Stundenlang sind die NABU-Wolfsscouts jetzt schon in der winterlichen Kälte unterwegs. Die Bedingungen sind ideal: Vergangene Nacht hat es geschneit. Die Köpfe sind gesenkt und ihre Blicke tasten den Boden ab. Denn was sie suchen, ist kaum größer als zehn Zentimeter: Wolfsspuren.
Spuren im Schnee
Viele Menschen fürchten den Wolf und einige Jäger würden das Tier beim ersten Anblick am liebsten sofort erschießen, doch die „Wolfscouts“ suchen regelrecht die Begegnung mit dem Raubtier. Doch wie verläuft ein Treffen zwischen Wolf und Mensch?
In freier Wildbahn ist es fast unmöglich zufällig einem Wolf zu begegnen. Die Tiere sind extrem menschenscheu und verschwinden sofort, wenn sie jemanden aus der Ferne wittern. Haben die Fährtensucher endlich einen Abdruck entdeckt, versuchen sie daher der Spur zu folgen oder sich auf die Lauer zu legen. Angst brauchen sie nicht zu haben: Ein gesunder Wolf greift keinen Menschen an. Seine Furcht vor den Zweibeinern ist viel größer als jegliche Neugier oder Angriffslust.

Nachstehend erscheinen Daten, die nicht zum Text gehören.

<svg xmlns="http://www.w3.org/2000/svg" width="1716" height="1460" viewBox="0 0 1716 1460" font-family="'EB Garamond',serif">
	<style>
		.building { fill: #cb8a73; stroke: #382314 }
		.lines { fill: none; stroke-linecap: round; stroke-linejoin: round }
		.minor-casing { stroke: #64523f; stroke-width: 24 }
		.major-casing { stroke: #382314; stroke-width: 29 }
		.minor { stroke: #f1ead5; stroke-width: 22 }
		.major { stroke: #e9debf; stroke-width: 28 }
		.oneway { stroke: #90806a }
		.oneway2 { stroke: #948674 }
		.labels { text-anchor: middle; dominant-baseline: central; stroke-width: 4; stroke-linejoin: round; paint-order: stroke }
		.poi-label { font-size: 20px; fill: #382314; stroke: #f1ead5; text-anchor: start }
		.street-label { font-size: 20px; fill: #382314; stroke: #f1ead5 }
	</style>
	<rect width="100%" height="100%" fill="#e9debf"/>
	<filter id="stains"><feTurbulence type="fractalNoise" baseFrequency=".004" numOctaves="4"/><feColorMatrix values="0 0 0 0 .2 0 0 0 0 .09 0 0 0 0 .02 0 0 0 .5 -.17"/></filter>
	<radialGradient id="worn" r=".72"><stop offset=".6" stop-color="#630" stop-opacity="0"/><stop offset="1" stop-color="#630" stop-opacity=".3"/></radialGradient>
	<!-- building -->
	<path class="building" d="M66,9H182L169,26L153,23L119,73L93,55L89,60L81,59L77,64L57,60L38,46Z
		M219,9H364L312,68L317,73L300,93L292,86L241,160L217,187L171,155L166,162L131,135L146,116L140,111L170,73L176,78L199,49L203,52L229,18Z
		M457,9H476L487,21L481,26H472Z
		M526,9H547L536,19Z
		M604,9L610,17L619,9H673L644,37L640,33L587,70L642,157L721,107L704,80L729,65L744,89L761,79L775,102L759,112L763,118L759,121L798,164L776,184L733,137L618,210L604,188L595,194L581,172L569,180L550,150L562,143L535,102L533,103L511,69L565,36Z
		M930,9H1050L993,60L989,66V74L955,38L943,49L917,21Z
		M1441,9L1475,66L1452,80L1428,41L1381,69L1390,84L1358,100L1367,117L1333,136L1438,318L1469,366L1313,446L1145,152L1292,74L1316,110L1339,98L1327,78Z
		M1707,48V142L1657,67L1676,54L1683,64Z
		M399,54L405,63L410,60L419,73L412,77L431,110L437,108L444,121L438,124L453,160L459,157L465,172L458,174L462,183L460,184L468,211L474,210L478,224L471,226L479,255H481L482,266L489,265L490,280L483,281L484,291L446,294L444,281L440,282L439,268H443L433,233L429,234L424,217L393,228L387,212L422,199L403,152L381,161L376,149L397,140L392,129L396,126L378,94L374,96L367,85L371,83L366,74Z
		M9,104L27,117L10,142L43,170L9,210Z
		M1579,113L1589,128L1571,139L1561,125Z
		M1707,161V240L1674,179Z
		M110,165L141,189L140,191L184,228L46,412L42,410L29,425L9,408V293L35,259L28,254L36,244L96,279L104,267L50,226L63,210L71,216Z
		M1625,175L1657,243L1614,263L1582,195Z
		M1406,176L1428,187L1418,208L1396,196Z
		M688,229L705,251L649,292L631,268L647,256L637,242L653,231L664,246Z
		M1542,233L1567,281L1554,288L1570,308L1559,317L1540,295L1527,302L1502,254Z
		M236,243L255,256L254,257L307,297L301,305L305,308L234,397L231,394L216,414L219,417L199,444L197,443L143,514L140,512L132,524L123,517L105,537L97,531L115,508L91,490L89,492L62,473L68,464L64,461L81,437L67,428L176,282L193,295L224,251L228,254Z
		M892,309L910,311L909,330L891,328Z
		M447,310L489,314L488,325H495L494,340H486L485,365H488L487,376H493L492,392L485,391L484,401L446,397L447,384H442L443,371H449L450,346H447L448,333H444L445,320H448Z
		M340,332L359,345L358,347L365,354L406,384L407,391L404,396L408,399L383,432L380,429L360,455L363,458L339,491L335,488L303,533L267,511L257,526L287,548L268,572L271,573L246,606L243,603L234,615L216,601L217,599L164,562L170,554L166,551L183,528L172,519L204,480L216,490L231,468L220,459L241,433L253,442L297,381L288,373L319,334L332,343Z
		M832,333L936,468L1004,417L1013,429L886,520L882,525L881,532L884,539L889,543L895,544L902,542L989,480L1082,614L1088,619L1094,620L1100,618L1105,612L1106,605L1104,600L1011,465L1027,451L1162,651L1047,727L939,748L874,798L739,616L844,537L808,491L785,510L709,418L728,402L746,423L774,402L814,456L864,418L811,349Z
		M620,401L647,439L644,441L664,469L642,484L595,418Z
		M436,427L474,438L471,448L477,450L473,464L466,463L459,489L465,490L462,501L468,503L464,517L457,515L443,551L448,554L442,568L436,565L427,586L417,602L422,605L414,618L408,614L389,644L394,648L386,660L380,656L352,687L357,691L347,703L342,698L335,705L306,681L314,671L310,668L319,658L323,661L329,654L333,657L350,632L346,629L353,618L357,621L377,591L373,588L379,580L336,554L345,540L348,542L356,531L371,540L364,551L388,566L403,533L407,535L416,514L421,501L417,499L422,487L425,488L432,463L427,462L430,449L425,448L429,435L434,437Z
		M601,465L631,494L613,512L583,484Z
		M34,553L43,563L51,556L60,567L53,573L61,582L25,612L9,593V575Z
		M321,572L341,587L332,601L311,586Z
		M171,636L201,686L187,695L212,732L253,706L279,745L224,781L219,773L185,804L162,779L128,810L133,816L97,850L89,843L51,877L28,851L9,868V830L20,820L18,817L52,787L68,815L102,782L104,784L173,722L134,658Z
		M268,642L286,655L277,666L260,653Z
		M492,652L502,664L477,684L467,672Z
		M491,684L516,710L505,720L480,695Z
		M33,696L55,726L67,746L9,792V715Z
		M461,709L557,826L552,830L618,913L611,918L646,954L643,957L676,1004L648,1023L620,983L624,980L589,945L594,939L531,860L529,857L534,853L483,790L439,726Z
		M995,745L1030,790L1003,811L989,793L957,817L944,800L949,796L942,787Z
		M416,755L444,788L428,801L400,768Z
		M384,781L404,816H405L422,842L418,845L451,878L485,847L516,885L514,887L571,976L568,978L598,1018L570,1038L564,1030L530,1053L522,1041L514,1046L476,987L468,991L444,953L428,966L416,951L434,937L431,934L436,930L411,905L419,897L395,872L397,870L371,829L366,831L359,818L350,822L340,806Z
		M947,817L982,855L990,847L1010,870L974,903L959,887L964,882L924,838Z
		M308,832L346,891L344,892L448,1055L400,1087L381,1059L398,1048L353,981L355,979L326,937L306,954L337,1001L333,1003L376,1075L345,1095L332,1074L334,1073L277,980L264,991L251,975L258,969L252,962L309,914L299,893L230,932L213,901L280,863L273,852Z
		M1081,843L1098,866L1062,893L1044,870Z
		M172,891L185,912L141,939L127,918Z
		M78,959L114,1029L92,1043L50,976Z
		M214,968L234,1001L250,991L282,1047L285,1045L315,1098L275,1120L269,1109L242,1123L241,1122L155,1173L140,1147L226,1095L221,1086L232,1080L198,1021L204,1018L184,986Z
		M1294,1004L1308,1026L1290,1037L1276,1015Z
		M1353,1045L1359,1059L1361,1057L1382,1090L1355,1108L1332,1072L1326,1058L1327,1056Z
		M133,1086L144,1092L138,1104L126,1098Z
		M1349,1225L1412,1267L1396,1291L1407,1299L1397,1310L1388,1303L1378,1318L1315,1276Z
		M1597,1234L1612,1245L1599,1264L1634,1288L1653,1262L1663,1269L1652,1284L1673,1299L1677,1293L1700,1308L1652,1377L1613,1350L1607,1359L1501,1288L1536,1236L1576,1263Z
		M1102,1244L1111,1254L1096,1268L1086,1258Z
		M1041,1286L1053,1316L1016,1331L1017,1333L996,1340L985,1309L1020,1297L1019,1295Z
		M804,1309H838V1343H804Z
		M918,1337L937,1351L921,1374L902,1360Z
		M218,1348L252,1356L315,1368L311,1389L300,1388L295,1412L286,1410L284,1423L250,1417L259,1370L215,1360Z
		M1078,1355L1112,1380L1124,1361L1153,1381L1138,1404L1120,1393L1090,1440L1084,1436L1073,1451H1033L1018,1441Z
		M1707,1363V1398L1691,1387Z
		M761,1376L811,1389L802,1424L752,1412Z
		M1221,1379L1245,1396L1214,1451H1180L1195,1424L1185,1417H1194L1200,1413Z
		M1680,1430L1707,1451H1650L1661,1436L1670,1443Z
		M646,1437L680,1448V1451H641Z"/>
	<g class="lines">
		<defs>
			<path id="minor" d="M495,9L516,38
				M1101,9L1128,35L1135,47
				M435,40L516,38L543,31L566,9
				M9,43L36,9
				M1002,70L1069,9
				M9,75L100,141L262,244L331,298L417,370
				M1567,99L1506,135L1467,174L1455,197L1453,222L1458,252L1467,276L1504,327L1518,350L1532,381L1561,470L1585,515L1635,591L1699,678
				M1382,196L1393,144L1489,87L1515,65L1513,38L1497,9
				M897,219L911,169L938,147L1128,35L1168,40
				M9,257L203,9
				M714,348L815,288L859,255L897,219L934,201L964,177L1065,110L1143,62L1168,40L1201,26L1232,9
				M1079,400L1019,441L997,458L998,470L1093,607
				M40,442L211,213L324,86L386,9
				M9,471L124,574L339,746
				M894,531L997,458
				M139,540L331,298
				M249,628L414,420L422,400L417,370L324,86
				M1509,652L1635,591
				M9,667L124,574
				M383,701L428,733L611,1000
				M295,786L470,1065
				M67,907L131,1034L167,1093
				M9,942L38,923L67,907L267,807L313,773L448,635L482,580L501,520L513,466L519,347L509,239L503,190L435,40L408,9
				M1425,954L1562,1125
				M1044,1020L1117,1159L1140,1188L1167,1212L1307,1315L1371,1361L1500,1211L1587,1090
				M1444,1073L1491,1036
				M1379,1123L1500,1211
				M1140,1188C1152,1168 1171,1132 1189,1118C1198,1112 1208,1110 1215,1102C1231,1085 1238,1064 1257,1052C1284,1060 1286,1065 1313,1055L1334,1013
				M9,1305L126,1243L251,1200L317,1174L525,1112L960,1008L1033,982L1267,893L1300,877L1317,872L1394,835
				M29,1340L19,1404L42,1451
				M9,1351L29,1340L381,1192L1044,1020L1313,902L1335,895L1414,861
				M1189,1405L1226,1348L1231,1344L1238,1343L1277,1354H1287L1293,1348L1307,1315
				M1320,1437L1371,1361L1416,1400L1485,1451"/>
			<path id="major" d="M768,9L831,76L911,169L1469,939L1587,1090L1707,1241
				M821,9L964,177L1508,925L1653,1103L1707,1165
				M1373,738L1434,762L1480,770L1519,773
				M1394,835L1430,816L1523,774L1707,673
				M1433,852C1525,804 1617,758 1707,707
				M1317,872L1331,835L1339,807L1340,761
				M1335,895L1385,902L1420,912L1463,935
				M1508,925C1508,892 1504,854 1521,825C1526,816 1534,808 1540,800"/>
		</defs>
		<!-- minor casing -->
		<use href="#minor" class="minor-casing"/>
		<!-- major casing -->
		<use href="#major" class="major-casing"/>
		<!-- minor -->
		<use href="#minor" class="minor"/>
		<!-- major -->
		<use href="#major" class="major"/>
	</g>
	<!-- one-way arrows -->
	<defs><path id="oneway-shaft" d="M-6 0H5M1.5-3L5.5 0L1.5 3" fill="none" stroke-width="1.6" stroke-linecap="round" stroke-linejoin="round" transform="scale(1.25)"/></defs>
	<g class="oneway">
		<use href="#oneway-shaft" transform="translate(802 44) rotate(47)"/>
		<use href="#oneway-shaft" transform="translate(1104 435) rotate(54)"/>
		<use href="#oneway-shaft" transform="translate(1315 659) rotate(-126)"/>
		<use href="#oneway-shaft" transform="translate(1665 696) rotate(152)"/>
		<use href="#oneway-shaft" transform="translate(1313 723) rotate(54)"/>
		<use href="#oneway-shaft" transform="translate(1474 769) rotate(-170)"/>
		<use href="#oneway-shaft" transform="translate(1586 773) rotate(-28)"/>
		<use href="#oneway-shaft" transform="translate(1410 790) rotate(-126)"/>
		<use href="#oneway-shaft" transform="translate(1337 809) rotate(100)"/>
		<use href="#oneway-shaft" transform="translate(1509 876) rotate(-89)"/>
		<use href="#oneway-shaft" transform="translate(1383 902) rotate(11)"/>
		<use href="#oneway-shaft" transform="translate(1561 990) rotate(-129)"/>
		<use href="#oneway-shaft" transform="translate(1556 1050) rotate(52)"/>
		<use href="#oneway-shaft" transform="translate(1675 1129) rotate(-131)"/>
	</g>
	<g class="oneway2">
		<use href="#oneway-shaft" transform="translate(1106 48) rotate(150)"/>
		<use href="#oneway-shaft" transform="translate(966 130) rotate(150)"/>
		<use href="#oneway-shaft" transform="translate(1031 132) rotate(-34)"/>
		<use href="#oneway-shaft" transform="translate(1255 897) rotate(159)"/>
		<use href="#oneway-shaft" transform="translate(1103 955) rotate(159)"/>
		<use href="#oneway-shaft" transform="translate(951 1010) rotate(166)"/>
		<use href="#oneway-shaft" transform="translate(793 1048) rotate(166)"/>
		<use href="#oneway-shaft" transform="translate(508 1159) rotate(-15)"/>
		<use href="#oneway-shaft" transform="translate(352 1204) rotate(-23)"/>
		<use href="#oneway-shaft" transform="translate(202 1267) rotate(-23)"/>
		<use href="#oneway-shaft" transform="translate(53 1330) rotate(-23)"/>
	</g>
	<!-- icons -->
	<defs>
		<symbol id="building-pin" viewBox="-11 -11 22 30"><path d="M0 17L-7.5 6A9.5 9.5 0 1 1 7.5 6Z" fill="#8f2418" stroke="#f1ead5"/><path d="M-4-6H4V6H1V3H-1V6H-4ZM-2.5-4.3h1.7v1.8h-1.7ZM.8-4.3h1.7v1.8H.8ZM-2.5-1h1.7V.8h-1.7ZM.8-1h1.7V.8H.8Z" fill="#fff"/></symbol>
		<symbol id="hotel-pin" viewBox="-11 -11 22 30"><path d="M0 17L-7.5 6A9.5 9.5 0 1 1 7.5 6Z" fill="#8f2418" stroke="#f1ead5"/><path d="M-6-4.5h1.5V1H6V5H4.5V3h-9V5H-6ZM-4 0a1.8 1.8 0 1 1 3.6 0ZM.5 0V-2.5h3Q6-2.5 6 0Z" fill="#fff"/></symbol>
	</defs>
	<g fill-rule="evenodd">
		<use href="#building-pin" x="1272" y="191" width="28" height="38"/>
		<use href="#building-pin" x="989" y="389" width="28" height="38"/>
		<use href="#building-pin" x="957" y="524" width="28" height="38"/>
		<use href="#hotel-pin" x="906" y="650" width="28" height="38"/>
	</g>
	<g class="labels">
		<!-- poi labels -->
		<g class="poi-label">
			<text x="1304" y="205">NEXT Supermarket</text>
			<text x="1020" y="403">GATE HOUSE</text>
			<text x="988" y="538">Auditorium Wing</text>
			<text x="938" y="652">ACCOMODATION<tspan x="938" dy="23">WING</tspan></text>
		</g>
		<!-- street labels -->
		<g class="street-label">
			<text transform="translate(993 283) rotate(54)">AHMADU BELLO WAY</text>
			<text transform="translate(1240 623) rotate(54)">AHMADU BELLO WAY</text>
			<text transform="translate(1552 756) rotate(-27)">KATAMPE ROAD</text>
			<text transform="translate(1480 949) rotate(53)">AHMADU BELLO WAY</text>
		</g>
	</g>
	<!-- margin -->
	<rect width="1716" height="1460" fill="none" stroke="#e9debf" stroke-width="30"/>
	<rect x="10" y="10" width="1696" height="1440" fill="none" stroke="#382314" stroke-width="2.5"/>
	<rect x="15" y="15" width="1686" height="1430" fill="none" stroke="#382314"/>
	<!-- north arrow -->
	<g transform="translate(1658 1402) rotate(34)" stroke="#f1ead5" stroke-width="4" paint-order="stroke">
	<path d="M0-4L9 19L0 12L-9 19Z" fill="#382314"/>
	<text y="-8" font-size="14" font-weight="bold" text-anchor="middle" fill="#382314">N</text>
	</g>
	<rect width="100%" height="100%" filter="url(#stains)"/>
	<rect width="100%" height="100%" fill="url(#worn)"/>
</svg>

Berichte über angebliche Wolfsattacken beruhen meist auf einem Missverständnis, denn viele der Übergriffe werden von Wolf-Hund Mischlingen begangen, da diese weit weniger Angst vor Menschen haben. Dennoch: Wie jedes andere Tier kann auch der Wolf gefährlich für den Menschen werden, wenn er Tollwut hat.
Doch was tun die Wolfsscouts, wenn es endlich zu der Begegnung mit Isegrim kommt? Sie machen vor allem eins: Sie bleiben ruhig. Die Wolfsbeobachter bleiben in einigem Abstand still stehen und sprechen den Wolf mit ruhiger Stimme an. Danach dauert der magische Augenblick selten länger als eine Sekunde und ist doch oft der Beginn einer langen Sehnsucht bis zur nächsten Begegnung.
Eine Reise in die Wildnis
Wer die Wölfe in ihrer natürlichen Umgebung erforschen will, muss dorthin reisen, wo noch viele Wölfe leben. Nach Kanada oder Alaska etwa, wo die Wölfe noch so zahlreich sind wie sonst nirgendwo. Dieser Wolfstourismus und die Suche nach Wölfen ist keineswegs ein Entspannungsurlaub. Die Tagestouren in die Wälder sind sehr anstrengend und bieten abends oft nur ein kaltes Zelt. Doch durch ihre Erfahrungen werden die Teilnehmer meistens entschädigt: Sie folgen den Wolfsspuren, sehen oft noch anderes Wild, und als Krönung: vielleicht einen wilden Wolf in der Freiheit.
Doch der Wolfstourismus ist nicht unumstritten. Naturschützer befürchten, dass die Besucher den Naturraum zerstören oder die Tiere verschrecken könnten. Peter Sürth hat in Rumänien acht Jahre für das „Großwildprojekt der Karpaten“ Wolfsexkursionen geführt: „Nicht jede Art von Tourismus wäre nützlich. Nach Zielen von Nachhaltigkeit und Ökologie jedoch lassen sich Tagesexkursion ohne zu große Belastung für das natürliche Umfeld durchführen. Und die Auswirkungen des Tourismus sind nicht zu verachten: Jeder Tourist hat danach ein positives Image über den Wolf und die Einnahmen helfen, die Arbeit am Wolf fortzusetzen.“ Denn besonders in ärmeren Ländern wie Rumänien sind die Wissenschaftler auf das Geld der Touristen angewiesen, um ihr Projekte zur Erforschung und dem Schutz der Wölfe fortzusetzen.